Sunday Essay: Breaking down the budget

Sunday Essay Cartoon by John Gilbert Manantan
Sunday Essay Cartoon by John Gilbert Manantan

CONGRESS was asked to hold a special session this week to prevent a delay in the approval of the 2021 national budget. In letters dated Oct. 9, or four days after Congress suspended its session, President Rodrigo Duterte reminded both houses that the approval of the budget was an urgent matter.

No less urgent but much less discussed is the deadline for local government executives to submit their budget proposals to their local legislative bodies, meaning the City or Municipal Councils and the Provincial Boards. Each year, the deadline for submission is typically Oct. 15 or 16.

Unless that deadline has been moved, this means our provinces, cities, and towns had less time this year to think about the annual investment plan (AIP) for 2021. Discussions on the AIP usually start in May. This year, though, many cities and provinces were under enhanced community quarantine during that month and were scrambling to improve their responses to Covid-19. Who had the time or the clarity to start planning what their local government would invest in next year?

So, as intriguing as the Lower House intramurals may be, there are bigger questions to ask about next year’s budgets, both national and local.

One of the silver linings of 2020 has been the opportunity to get a closer look at how our local governments operate. Before the pandemic, the most direct interactions we had with government services were the twice-weekly (or in some communities, weekly) visits garbage collectors made. If we didn’t have business permits to renew, our annual visit to pay real property taxes was the only time we transacted directly with someone in our city or town.

This year, some local officials took risks to protect their communities during the pandemic. We had a chance to see who had empathy, and who translated that effectively and efficiently into useful actions. Some of them endured ridicule over the way they responded, whether it was in the way quarantine passes got distributed or the way contact-tracing got done. Most of them got better and learned to make better decisions.

This week, most of the attention around the budget will be directed at Congress. But our local officials are the ones doing the heavy lifting.

Among their challenges will be figuring out how much to set aside for supporting frontline workers and providing additional basic services and safety nets for communities hurting the most from Covid-19. When it comes to deciding what to do about this pandemic, our local governments are practically on their own.

The National Economic and Development Authority has advised that in preparing the 2021 budget, the foremost priority should be “health systems improvement to strengthen the country’s capacity to address the pandemic, including the purchase of vaccines.”

Yet the proposed national budget for 2021 doesn’t appear to match that advice.
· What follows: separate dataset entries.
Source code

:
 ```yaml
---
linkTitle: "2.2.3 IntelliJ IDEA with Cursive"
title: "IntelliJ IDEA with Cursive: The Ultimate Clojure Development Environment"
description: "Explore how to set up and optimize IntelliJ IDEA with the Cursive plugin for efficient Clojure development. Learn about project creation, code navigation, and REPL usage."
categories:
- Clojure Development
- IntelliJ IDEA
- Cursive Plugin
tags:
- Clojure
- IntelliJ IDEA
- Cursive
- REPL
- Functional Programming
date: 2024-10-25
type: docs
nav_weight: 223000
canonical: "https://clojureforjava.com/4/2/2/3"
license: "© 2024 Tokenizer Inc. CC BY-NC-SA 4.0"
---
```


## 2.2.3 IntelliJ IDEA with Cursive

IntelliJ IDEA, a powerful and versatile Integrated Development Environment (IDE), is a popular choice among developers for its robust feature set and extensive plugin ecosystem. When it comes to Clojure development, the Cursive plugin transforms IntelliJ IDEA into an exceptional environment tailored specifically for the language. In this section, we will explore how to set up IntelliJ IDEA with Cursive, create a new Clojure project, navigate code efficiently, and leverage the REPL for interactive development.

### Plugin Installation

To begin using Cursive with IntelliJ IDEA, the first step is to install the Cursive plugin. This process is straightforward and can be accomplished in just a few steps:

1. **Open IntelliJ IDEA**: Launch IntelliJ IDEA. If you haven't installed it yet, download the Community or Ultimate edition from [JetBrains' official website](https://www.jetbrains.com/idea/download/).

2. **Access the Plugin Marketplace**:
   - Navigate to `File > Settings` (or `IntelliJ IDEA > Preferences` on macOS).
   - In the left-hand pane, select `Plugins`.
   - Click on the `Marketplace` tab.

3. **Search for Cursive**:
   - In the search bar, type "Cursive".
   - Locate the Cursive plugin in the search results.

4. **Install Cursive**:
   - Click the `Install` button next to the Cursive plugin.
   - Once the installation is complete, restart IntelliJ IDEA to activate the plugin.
In September, CNN Philippines quoted Health Undersecretary Myrna Cabotaje as saying that the Department of Health had asked for P12.9 billion to buy vaccines, once a safe and effective one has been approved.

How much made it to the national budget that the Department of Budget and Management (DBM) eventually proposed? About P2.5 billion or just under 20 percent of what health authorities had asked for.

Will that be enough?

Assuming that each person will need three doses of the vaccine, P2.5 billion will pay for enough doses for 4.3 million persons, based on the low end of the estimated price of a vaccine (around US$4). At the high end of the price estimate ($37 per dose), that budget will cover only enough vaccines for around 466,000 persons.

Budgeting an amount to acquire vaccines is just one of many competing priorities next year’s budget will need to cover. There’s also the need to improve health facilities, accredit more laboratories, provide more support for health care workers, and buoy up local economies, to name just a few.

Given all that, is this really the time for some of our congressional leaders to indulge in their power play antics?